Traveling Adventure To India
India Traveling Adventures

Traveling Adventure To India
Mother Teresa
Mother Teresa (born Agnes Gonxha Bojaxhiu (August 26, 1910 – September 5, 1997) was an Albanian Roman Catholic. She founded the Missionaries of Charity and won the Nobel Peace Prize in 1979 for her humanitarian projects. For over four decades, she took care of the poor, sick, orphaned, and dying in Kolkata (Calcutta), India.
As the Missionaries of Charity grew under Mother Teresa’s leadership, they spread out their ministry to other countries. By the 1970s she had become internationally illustrious as a humanitarian and advocate for the poor and helpless, due in part to a documentary, and book “Something Beautiful for God” by Malcolm Muggeridge. Following her death she was exalted by Pope John Paul II and given the title “Blessed”

Chandrasekhara Venkata
Raman[chun´drusekAru veng´kutu rA´mun] , 1888–1970, Indian physicist. He was professor of physics at Calcutta University from 1917 to 1933. In Bangalore, he guided the Indian Institute of Science and, from 1946, the Raman Institute. For his research on the diffusion of light and for his discovery of the Raman effect, he received the 1930 Nobel Prize in Physics. He is also noted for his studies of diamonds. In 1929, he was knighted.
Sir Vidiadhar Surajprasad Naipaul
Generally considered the leading novelist of the English-speaking Caribbean, winner of the Nobel Prize in literature 2001, Naipaul’s writings addressed the cultural chaos of the Third World, and the troubles of an outsider; a characteristic of his own experience as an Indian in the West Indies, a West Indian in England, and a peregrine intellectual in a post-colonial world. Naipaul has also originated much controversy because of his politically incorrect opinions of the “half-made societies.” He has constantly refused to avert unwelcome topics, characterizing his role as a writer “to look and to look again, to re-look and rethink.”

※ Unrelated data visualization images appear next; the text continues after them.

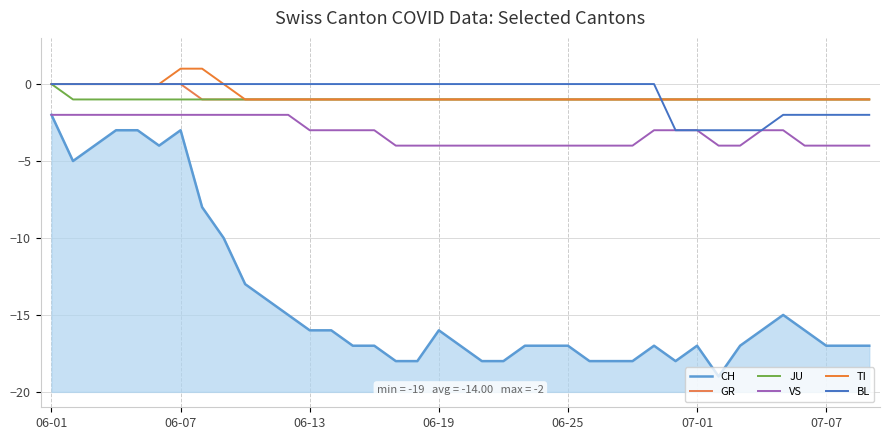

What are all the series names shown in the legend?

CH, GR, JU, VS, TI, BL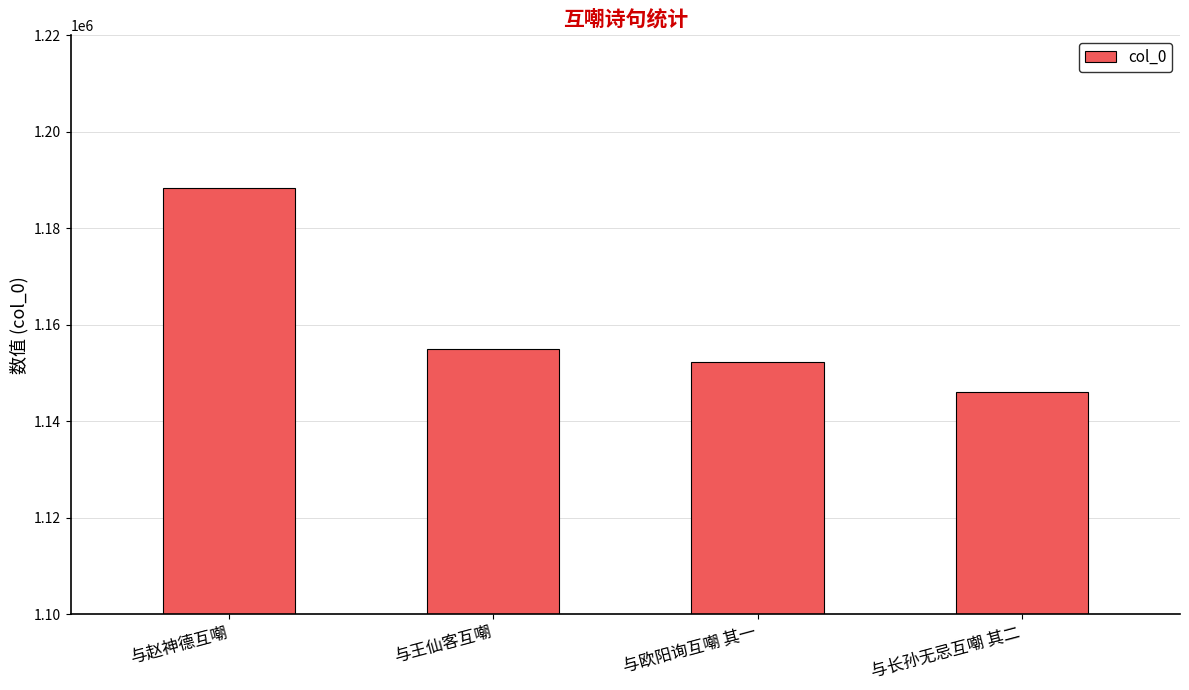

What is the smallest value displayed?

1146099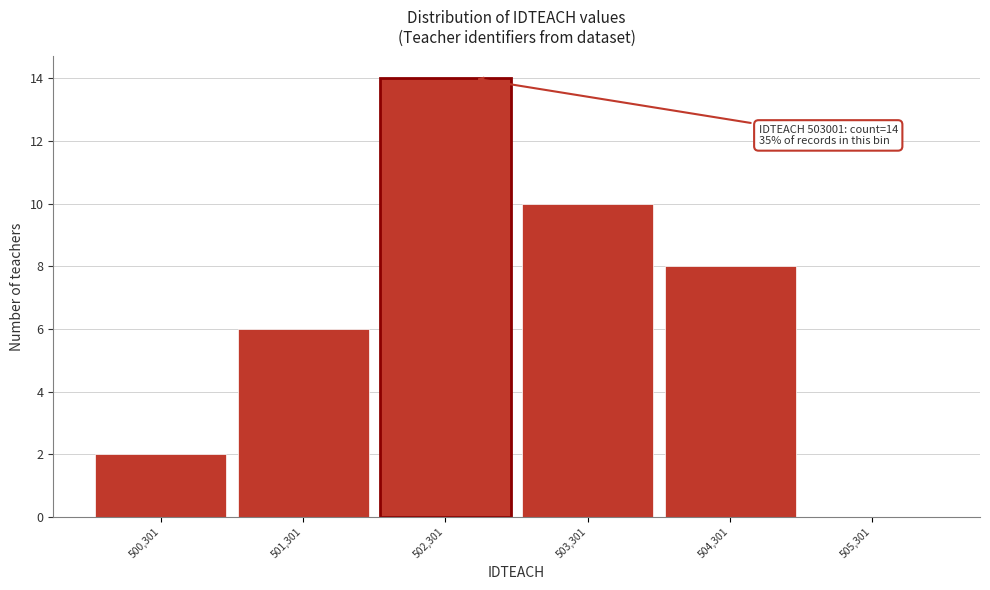

Reading left to right, list all the values displayed in this chart.

500,301=2	501,301=6	502,301=14	503,301=10	504,301=8	505,301=0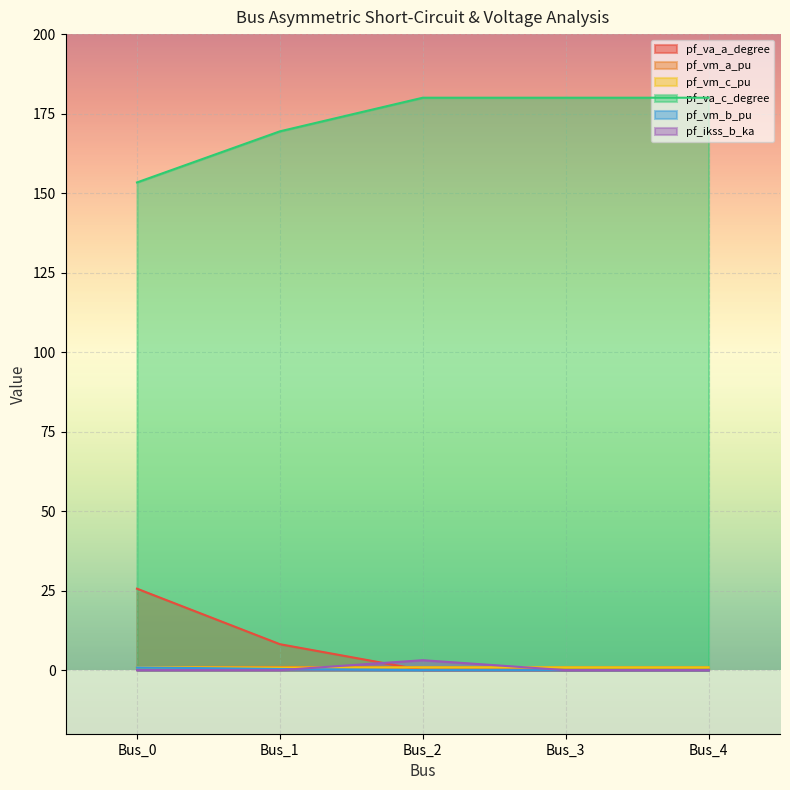

How many data points in pf_va_c_degree are less than 179?

2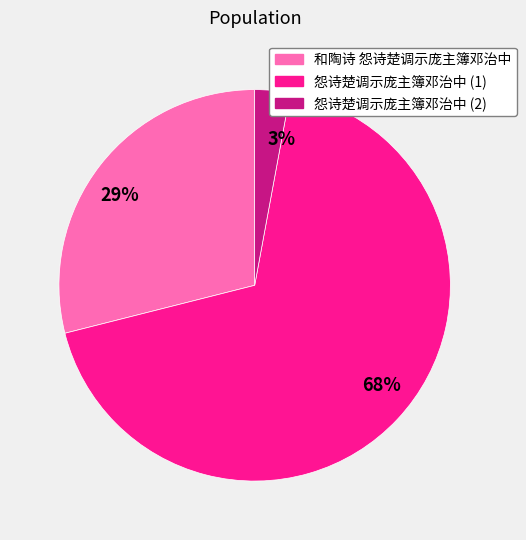

What is the ratio of the value at 和陶诗 怨诗楚调示庞主簿邓治中 to the value at 怨诗楚调示庞主簿邓治中 (1)?

0.4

Subramaniam Chandrashekhar
Born: Lahore, India; October 19, 1910
Nobel Prize: Theoretical work on stars, 1983 Physics Nobel prize for his evolutionary theories
In his renowned presentation to the Royal Astronomical Society in 1933, he had stopped just short of lecturing about a complete gravitational collapse of high-mass stars, although the possibility had already occurred to him. To comprehend this possibility, he centered his studies on the general theory of relativity and relativistic astrophysics. This work led to his outstanding publication of “The Mathematical Theory of Black Holes in 1983”.
Rabindranath Tagore
The most qualitative writer in modern Indian literature, Bengali poet, novelist and educator, who won the Nobel Prize for Literature in 1913. Tagore was awarded a knighthood in 1915, but he gave it up in 1919 as a protest against colonial laws.
Amartya Sen
An Indian citizen, Amartya Sen is a Lamont University Professor, and Professor of Economics and Philosophy, at Harvard University and was, till recent times, the Master of Trinity College, Cambridge. He has served as President of the Econometric Society, the Indian Economic Association, the American Economic Association and the International Economic Association. He is the former Honorary President of OXFAM and is now its Honorary Advisor. Born in Santiniketan, India, Amartya Sen studied at Presidency College in Calcutta, India, and at Trinity College, Cambridge.